[[ DOCUMENT SEGMENT, beginning ]]

# Not a new member, but I'm making a comeback



## SheLifts (Aug 9, 2011)

Here's to my comeback!! 

Here's my history and my present (which is completely horrible). I'm a full time college student, wife, mom, and small business owner. I use to be a certified personal trainer until college consumed my life. Workouts had to take a back seat to making the Dean's List, and boy did they. I lifted a dumbbell for the first time a couple of weeks ago, and it wasn't simply to move it aside this time.

Our son was born in 2005, and I weighed 142 before I was pregnant - I was in great shape. I weighed 162 the day of the delivery. Today, I weight 161. I have lost about 6 to 7 lbs in the past month and a half. I bought myself a cheap MP3 player and began walking/running the perimeters of our lot. One lap is nearly 1/5 of a mile.

So now I've made my commitment and I'm expressing it publicly now. I'm afraid that if I don't do something like this that I will not hold myself accountable. "I'll do it tomorrow" has turned into never doing exercise, so I'm changing. Here's to a new life and a new me.

I will graduate college in May with a degree to teach History and Government in 6th grade and up. When I apply for a teaching position, I want the administrator to see how in-shape I am and practically beg me to coach.

I'm setting my goal to be in the 130's by May. That's only 23 pounds to be at 139. I believe it's completely doable. Currently, I have a mini goal to lose 15 lbs in 10 weeks. It may be ambitious, but I've got to start somewhere. Saying that I'll loose 23 pounds in 9 months will be about as productive as a high school kid that has a paper due in 6 weeks. I would wait until the last minute....

No more procrastinating, here I go!!

To make a long story short, I'm here and I'm accountable. I will be making a journal shortly.


----------



## Arnold (Aug 9, 2011)

*Welcome to our bodybuilding & fitness community*

*SheLifts* welcome to IM! 

*FYI* - this forum is for new member introductions, please post specific questions in the appropriate forums, thanks!

[[ DOCUMENT SEGMENT, end ]]

* **WORK TASK A**
Please rewrite everything in the comeback forum thread from "Our son was" down to "1/5 of a mile.", swapping "MP3 player" for "fitness tracker".
* **WORK TASK B**
In the comeback forum thread, what weight range does SheLifts aim to reach by May?
* **WORK TASK C**
Carry the comeback forum thread on past its final line.

[[ THE DATA, beginning ]]

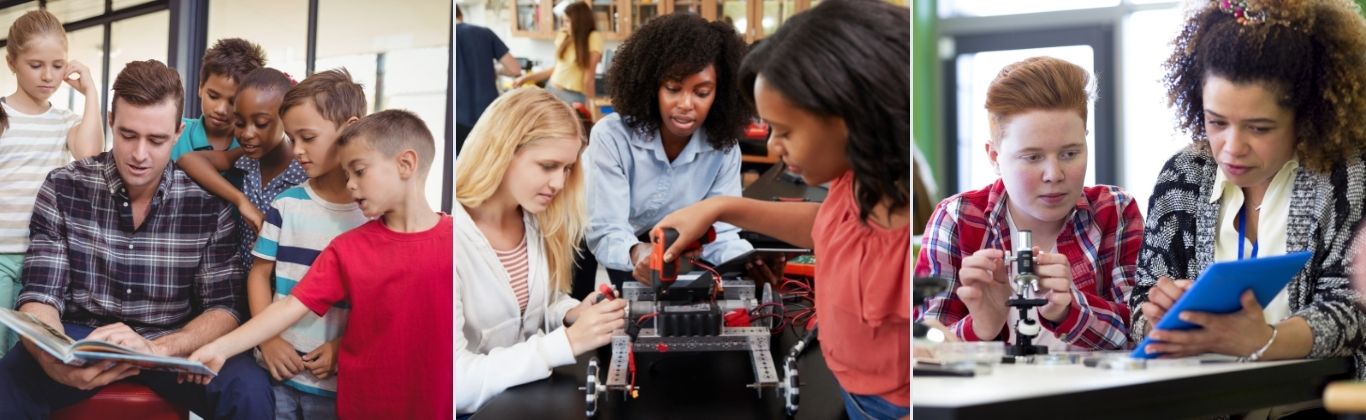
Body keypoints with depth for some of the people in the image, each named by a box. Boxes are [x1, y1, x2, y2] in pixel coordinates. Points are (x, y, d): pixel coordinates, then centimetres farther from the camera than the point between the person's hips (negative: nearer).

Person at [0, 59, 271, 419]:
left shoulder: (208, 203, -5)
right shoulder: (63, 189, -4)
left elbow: (225, 307, -7)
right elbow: (40, 296, -6)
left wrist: (154, 349, -28)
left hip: (175, 348, 0)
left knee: (250, 391, -29)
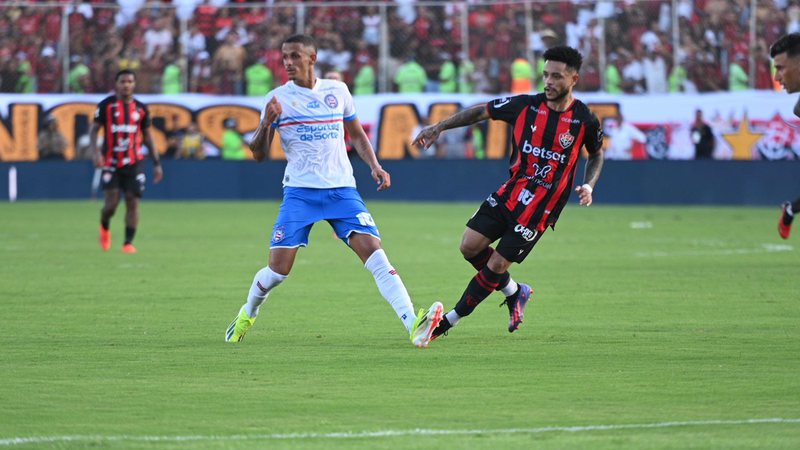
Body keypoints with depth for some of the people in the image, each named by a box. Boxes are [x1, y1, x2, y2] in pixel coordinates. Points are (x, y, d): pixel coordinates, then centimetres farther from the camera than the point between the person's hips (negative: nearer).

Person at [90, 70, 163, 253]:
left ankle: (128, 243, 1)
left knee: (132, 201, -5)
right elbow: (93, 129, -1)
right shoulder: (106, 105, 0)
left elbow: (147, 137, 15)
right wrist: (96, 153, -17)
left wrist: (156, 163, 11)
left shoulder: (141, 108, 8)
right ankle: (104, 228, 24)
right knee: (111, 202, -8)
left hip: (134, 162, 2)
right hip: (111, 161, -2)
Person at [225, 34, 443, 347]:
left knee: (373, 251, -17)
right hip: (299, 193, -1)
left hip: (342, 190, 1)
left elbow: (357, 135, 22)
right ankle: (247, 315, 25)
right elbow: (259, 154, 2)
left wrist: (374, 166, 6)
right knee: (278, 269, -7)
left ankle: (414, 326, -27)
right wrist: (266, 123, -17)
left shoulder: (337, 91, 8)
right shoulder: (278, 98, 2)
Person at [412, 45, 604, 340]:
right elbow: (482, 111, 9)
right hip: (511, 191, 4)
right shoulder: (526, 105, -3)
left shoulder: (584, 120, -8)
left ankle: (450, 320, 8)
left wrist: (588, 186, -5)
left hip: (541, 207, -4)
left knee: (496, 266, -6)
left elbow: (596, 153, 12)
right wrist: (439, 127, 2)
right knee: (470, 246, -6)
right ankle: (515, 293, 20)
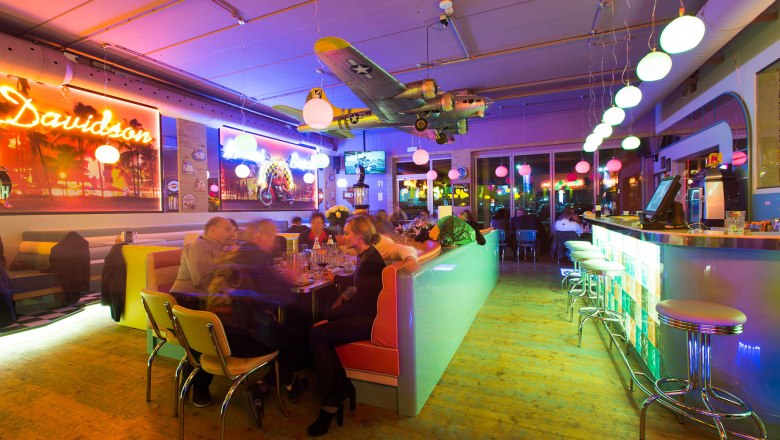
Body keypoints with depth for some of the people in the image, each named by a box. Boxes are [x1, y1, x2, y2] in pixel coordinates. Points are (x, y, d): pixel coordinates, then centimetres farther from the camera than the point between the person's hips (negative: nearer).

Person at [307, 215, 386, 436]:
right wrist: (336, 278, 41)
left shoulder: (371, 259, -17)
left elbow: (362, 304, -17)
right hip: (364, 316, 9)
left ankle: (331, 401, -2)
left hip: (368, 320, -9)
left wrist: (332, 314, -6)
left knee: (317, 334, -14)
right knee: (319, 332, -4)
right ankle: (341, 386, 1)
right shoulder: (365, 255, 12)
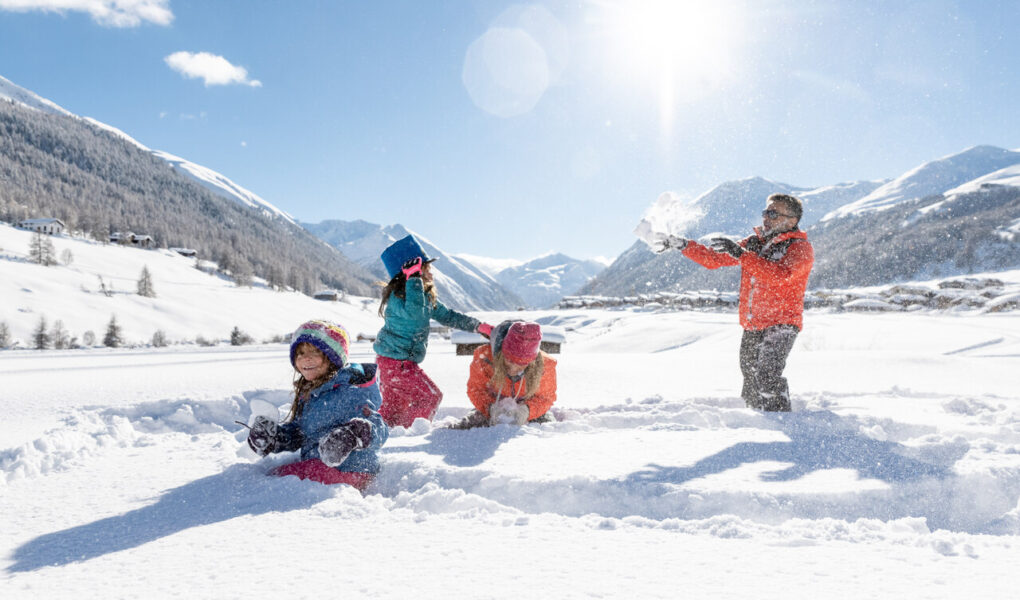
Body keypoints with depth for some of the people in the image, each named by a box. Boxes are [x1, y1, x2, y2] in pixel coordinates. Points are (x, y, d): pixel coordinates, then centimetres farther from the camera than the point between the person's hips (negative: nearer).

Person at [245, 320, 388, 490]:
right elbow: (296, 432, 22)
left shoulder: (349, 391, -15)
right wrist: (273, 437, 2)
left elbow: (378, 427, -25)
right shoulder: (308, 392, 15)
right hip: (317, 465, 10)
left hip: (346, 471, -10)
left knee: (277, 476, -18)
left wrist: (353, 434, -46)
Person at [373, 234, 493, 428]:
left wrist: (479, 326, 12)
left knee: (395, 404, 18)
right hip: (395, 362, -9)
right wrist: (414, 280, -39)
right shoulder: (398, 296, -21)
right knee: (431, 396, -5)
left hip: (405, 362, 9)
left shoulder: (426, 296, 8)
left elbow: (446, 315, 15)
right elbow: (415, 313, -40)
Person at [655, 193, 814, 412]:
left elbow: (780, 275, -28)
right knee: (751, 380, 14)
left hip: (781, 325, -7)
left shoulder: (801, 248, -8)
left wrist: (740, 254, -33)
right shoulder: (753, 243, 11)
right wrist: (684, 245, -2)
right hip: (751, 327, 7)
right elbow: (715, 259, 11)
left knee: (766, 374, -23)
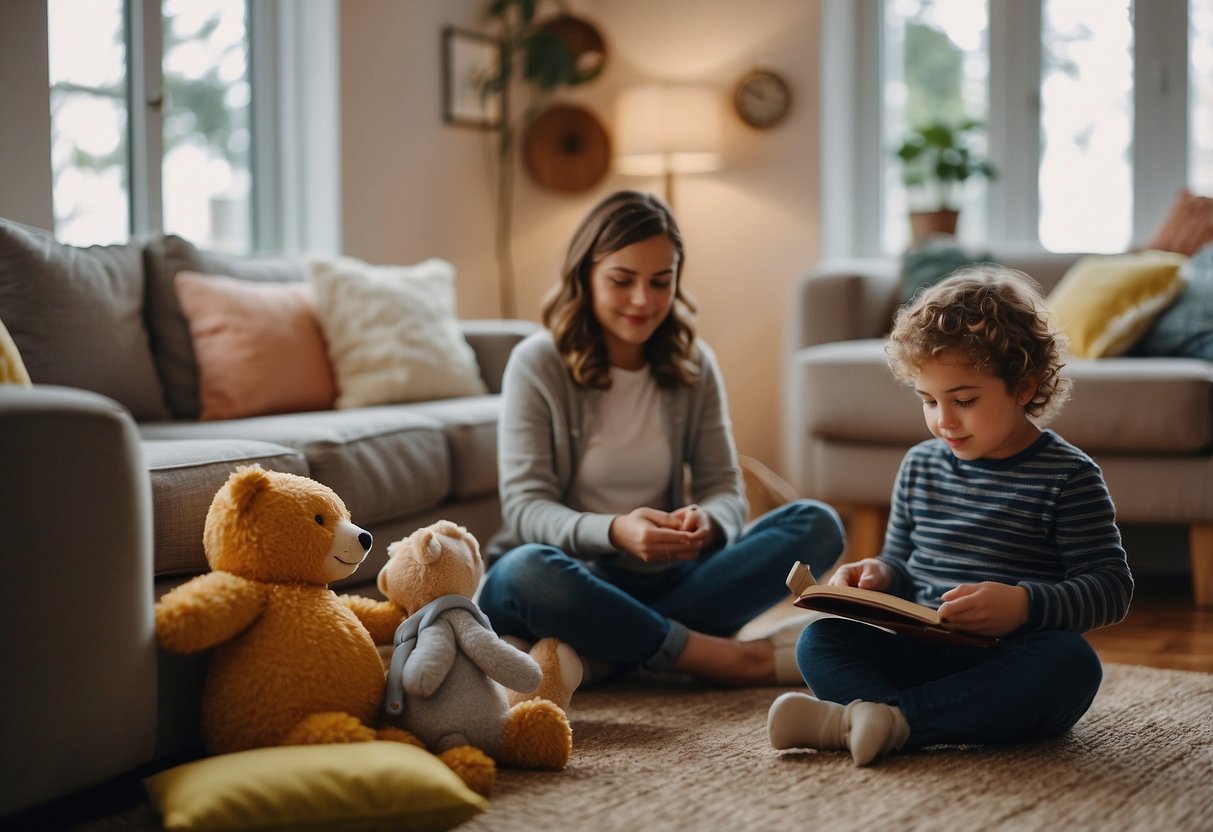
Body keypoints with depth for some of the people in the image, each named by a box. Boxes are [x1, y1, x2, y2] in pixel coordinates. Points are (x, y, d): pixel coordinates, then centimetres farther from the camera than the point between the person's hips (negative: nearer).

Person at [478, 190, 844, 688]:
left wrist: (705, 522, -23)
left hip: (660, 578, 4)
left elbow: (725, 491, 4)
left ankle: (609, 648, -28)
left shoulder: (694, 365, 7)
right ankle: (738, 659, -29)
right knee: (525, 572, -39)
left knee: (817, 525, -16)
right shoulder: (537, 364, -5)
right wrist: (615, 531, -34)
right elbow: (525, 509, -12)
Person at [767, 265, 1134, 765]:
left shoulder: (1067, 476, -3)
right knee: (819, 639, -14)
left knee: (1070, 663, -36)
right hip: (924, 655, 4)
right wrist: (878, 575, 0)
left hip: (1010, 669, -4)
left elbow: (1112, 588, -7)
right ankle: (877, 724, -47)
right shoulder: (921, 466, 12)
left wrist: (1024, 605, -23)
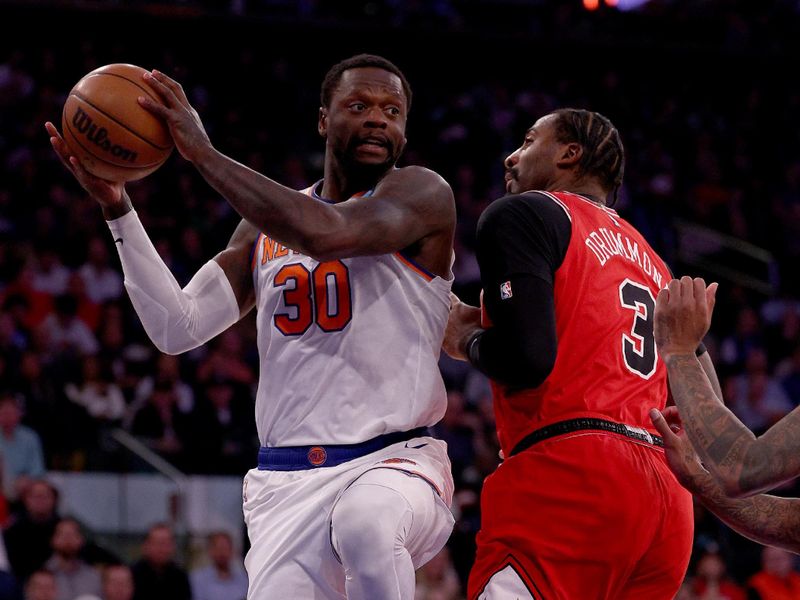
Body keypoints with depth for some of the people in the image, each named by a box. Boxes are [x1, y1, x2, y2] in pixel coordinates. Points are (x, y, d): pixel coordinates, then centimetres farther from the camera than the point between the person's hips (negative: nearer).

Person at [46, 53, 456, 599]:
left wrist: (204, 153, -17)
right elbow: (177, 329, 8)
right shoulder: (267, 229, 17)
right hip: (287, 479, 5)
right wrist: (116, 207, 1)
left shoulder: (422, 194, -1)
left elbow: (327, 232, -22)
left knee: (366, 523, -38)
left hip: (394, 459, -5)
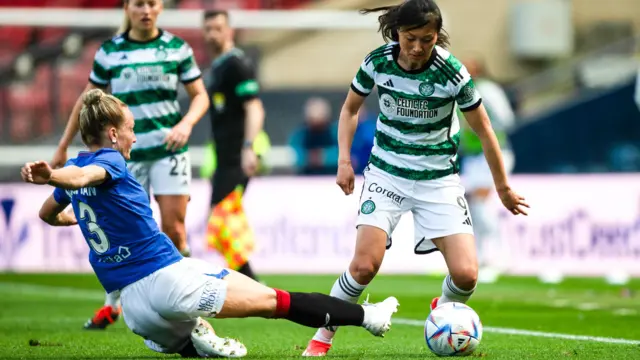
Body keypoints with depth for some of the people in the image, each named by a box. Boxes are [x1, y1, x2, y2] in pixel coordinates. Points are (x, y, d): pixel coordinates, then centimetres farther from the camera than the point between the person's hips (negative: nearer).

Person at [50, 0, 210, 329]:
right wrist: (63, 146, 12)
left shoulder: (177, 48, 2)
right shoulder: (109, 52, 2)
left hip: (169, 149, 0)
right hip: (128, 152, 0)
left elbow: (200, 95, 5)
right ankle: (112, 305, 18)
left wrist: (187, 123, -15)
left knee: (174, 228, -6)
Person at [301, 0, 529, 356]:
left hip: (439, 178, 0)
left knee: (466, 274, -12)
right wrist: (344, 160, -4)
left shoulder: (451, 72, -17)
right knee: (364, 265, -18)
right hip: (387, 172, 0)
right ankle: (322, 337, 2)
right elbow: (350, 109, 8)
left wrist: (503, 187, 4)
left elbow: (483, 129, -3)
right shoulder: (378, 62, -12)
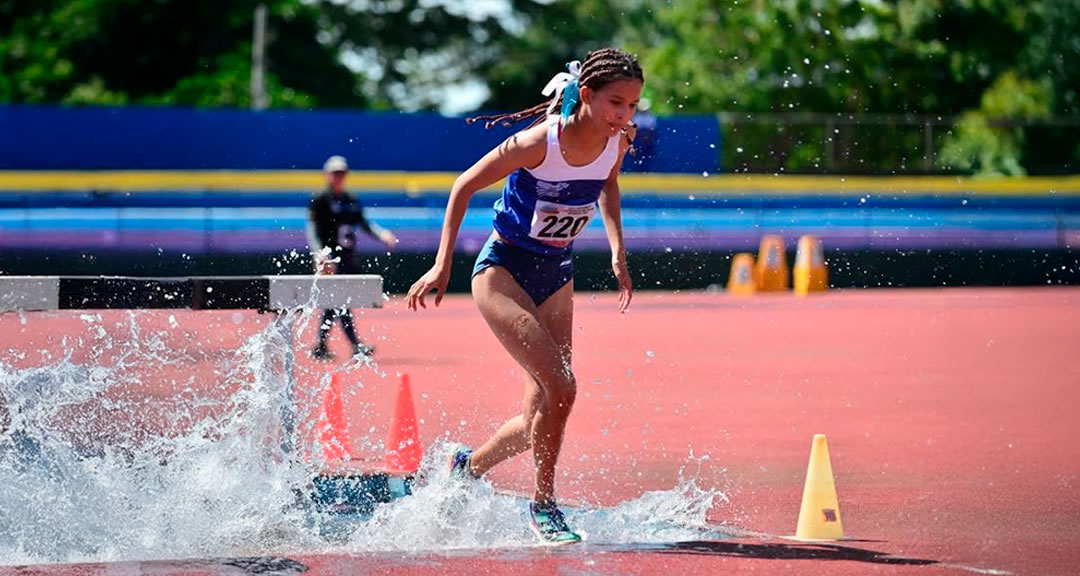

[[ THE DATA, end ]]

* **WRITTEN REPLY A**
Our son was born in 2005, and I weighed 142 before I was pregnant - I was in great shape. I weighed 162 the day of the delivery. Today, I weight 161. I have lost about 6 to 7 lbs in the past month and a half. I bought myself a cheap fitness tracker and began walking/running the perimeters of our lot. One lap is nearly 1/5 of a mile.

* **WRITTEN REPLY B**
The 130's.

* **WRITTEN REPLY C**
*Forums:*

Weight Training
Supplements
Diet & Nutrition
Anabolic Zone
General Health

*Please join our Free newsletter: *Sign-up Here!

*Check out all of the benefits of becoming an* Elite Member

*Like Us On FB:*




*Note: This is an automated message.*


----------



## obeymyarm (Aug 14, 2011)




----------



## Svt Banshee (Aug 16, 2011)

welcome


----------



## slicktrick (Aug 16, 2011)

welcome


----------



## SheLifts (Aug 16, 2011)

Why thanks guys.


----------



## squigader (Aug 16, 2011)

Your husbands lucky, most women simply let it all go after they have kids! What do you want to coach?


----------



## SheLifts (Aug 17, 2011)

squigader said:


> Your husbands lucky, most women simply let it all go after they have kids! What do you want to coach?


I love volleyball. I was our team's setter in high school. My niece plays now. I'm excited to go see one of her matches toward the end of the month.


----------



## OrbitNutrition (Aug 17, 2011)

Welcome back


----------



## gymrat09091974 (Aug 17, 2011)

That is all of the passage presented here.